As regras da propaganda da extrema-esquerda:

– Fingir que o que se está a passar em Gaza não tem nada a ver com o Hamas.
– Fingir que o fanatismo islamista não tem relevância no que se está a passar.
– Associar qualquer condenação à defesa de Israel a islamofobia, militarismo e insensibilidade perante o sofrimento dos outros.
– Ocultar que os Israelitas votaram em maioria em partidos que defendem a existência de um Estado Palestiniano, que viva em paz com Israel.
– Ocultar que os Palestinianos votaram em maioria num partido que defende a guerra com Israel até à sua aniquilação e o genocídio dos Judeus.
– Tentar passar a imagem de superioridade moral, aproveitando os crescentes conflitos com os árabes para acusar quem defende Israel racismo e islamofobia.
– Usar o facto de não haver uma verdadeira democracia em Gaza para desculpabilizar os Palestinianos dos actos do Hamas, quando na verdade os Palestinianos escolheram o Hamas nas últimas eleições
– E nunca permitir que alguém recorde que o Presidente Abbas legitimamente destitui o Hamas, e que o Hamas chacinou os seus oponentes políticos.
– Utilizar boatos e informações não confirmada emitidas por partes interessadas, e não as desmentir quando se provam que são falsas.

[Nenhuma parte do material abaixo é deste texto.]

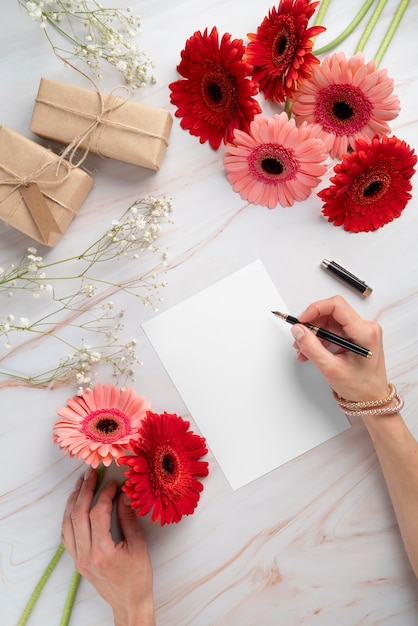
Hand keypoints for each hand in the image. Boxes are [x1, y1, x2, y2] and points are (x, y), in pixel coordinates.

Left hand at [62, 468, 154, 625]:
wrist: (129, 603)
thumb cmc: (138, 578)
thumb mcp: (138, 545)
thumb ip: (128, 518)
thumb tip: (123, 496)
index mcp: (103, 552)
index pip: (98, 513)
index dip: (105, 494)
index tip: (113, 484)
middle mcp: (86, 555)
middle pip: (78, 515)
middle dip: (84, 491)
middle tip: (91, 474)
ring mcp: (78, 559)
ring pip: (68, 524)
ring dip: (73, 501)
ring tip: (80, 485)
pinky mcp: (77, 561)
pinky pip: (66, 535)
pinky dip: (68, 517)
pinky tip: (74, 506)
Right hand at [290, 295, 388, 401]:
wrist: (372, 400)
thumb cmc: (360, 387)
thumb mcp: (331, 368)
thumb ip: (311, 347)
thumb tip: (298, 330)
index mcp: (364, 332)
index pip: (336, 306)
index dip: (315, 309)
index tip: (301, 320)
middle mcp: (365, 327)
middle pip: (331, 314)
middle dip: (312, 325)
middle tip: (299, 338)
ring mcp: (361, 332)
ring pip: (330, 323)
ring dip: (314, 334)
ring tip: (303, 350)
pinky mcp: (356, 337)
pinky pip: (333, 331)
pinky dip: (320, 340)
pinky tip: (312, 351)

– Comparar mortos com mortos e feridos com feridos, equacionando superioridade militar com inferioridade moral.
– Acusar israel de apartheid quando dá cidadania e igualdade de direitos aos palestinianos israelitas, ao mesmo tempo que se oculta que os palestinianos têm cláusulas legais específicas que lhes vedam a cidadania em muitos países árabes, os quais os mantêm em guetos e campos de refugiados.

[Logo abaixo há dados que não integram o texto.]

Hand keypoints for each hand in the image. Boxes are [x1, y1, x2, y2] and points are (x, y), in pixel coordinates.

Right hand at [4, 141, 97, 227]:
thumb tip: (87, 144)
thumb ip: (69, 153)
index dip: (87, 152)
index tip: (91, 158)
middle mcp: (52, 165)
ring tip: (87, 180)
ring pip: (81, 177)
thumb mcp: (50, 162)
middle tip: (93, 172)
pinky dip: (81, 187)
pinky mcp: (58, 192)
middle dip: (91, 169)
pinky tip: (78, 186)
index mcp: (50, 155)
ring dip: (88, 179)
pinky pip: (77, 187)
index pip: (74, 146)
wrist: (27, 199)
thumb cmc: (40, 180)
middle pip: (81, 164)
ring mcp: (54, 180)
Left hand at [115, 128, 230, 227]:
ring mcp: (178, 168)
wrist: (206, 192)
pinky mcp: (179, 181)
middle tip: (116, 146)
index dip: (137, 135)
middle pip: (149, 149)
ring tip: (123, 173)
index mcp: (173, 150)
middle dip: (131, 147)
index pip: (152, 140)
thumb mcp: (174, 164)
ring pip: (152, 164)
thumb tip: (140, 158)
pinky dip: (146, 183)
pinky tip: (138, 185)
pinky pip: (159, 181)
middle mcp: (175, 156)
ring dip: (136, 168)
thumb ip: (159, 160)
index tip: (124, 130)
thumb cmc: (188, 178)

– Manipular as palavras: um ataque do Hamas é um “acto de resistência”, um ataque de Israel é “um crime”.
– Pôr num plano moral equivalente mortes civis não intencionais com mortes de civis como objectivo.
– Impor a ideia de que o objectivo de Israel é matar civis. Ocultar que o objectivo assumido do Hamas é matar judeus, mesmo os que não sejam israelitas.

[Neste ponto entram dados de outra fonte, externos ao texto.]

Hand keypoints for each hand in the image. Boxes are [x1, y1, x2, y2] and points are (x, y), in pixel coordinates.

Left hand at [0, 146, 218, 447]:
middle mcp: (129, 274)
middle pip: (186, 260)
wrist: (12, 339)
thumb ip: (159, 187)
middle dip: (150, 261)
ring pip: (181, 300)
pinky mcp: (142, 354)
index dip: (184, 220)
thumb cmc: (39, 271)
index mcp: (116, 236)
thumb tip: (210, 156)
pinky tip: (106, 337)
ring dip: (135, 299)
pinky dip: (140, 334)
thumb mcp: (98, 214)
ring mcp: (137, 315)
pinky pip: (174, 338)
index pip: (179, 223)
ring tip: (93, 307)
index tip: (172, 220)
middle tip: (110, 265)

– Fingir que Israel controla todas as fronteiras de Gaza, ocultando que a fronteira com o Egipto é controlada pelos egípcios
– Tratar todos os combatentes do Hamas como civis.
– Ocultar que os responsáveis do Hamas se escondem em hospitais
– Fazer esquecer todos os precedentes e todo o contexto da guerra israelo-árabe, em particular o objectivo da grande maioria dos países na região, já tentado no passado e assumido no presente, em destruir Israel.
– Ocultar as lavagens cerebrais para instilar ódio aos israelitas nas crianças palestinianas que são feitas pelo Hamas
– Ignorar os momentos em que Israel não ataca e é atacado
– Fingir que as relações de israel com o governo palestiniano na cisjordânia não têm melhorado, ocultando a paz que se tem vivido, o crescimento económico na zona e o progressivo desmantelamento de check-points, tentando ocultar que israel só ataca em resposta a um ataque.